THE DATA:
□ □ □ □ □ □ □
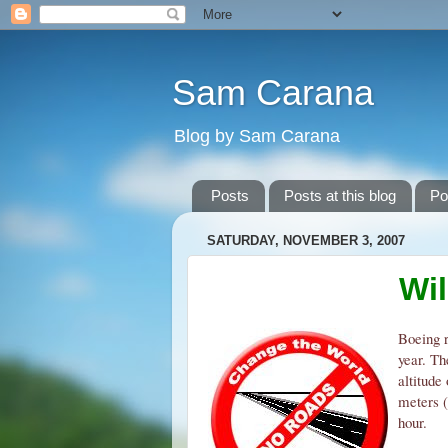
Sam Carana
Blog by Sam Carana
Posts
Posts at this blog
Po
SATURDAY, NOVEMBER 3, 2007
Wi
Boeing r
year. Th
altitude
meters (
hour.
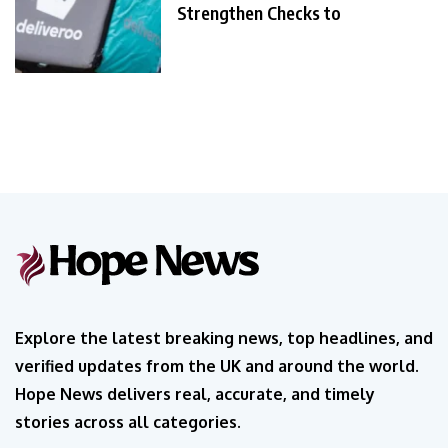
Strengthen Checks to
Explore the latest breaking news, top headlines, and
verified updates from the UK and around the world.
Hope News delivers real, accurate, and timely
stories across all categories.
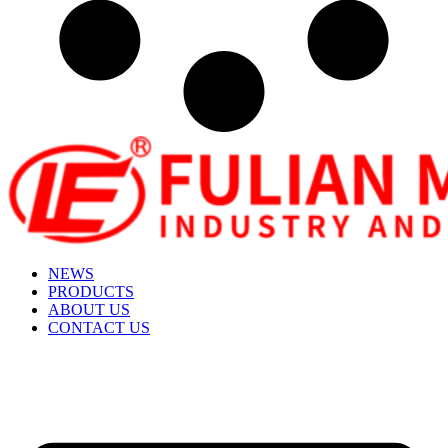
NEWS
PRODUCTS
ABOUT US
CONTACT US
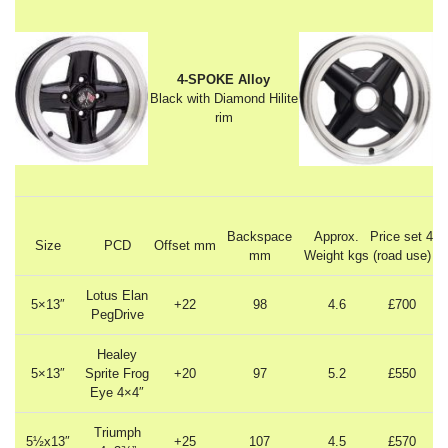
4-SPOKE Alloy
Black with Diamond Hilite
rim
Backspace
Approx.
Price set 4
Size
PCD
Offset mm
mm
Weight kgs
(road use)
Lotus Elan
5×13″
+22
98
4.6
£700
PegDrive
Healey
5×13″
Sprite Frog
+20
97
5.2
£550
Eye 4×4″
Triumph
5½x13″
+25
107
4.5
£570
□ □ □ □ □ □ □
THE TASK: Give the records again without a single change, and exclude the pictures.

ANSWER BOX:
Sam Carana
Blog by Sam Carana
Posts
Posts at this blog
Po
SATURDAY, NOVEMBER 3, 2007
Wi
Boeing r
year. Th
altitude
meters (
hour.
Strengthen Checks to
Explore the latest breaking news, top headlines, and
verified updates from the UK and around the world.
Hope News delivers real, accurate, and timely
stories across all categories.
NEWS
PRODUCTS
ABOUT US
CONTACT US
4-SPOKE Alloy
Black with Diamond Hilite
rim
Backspace
Approx.
Price set 4
Size
PCD
Offset mm
mm
Weight kgs
(road use)
Lotus Elan
5×13″
+22
98
4.6
£700
PegDrive
Healey
5×13″
Sprite Frog
+20
97
5.2
£550
Eye 4×4″
Triumph
5½x13″
+25
107
4.5
£570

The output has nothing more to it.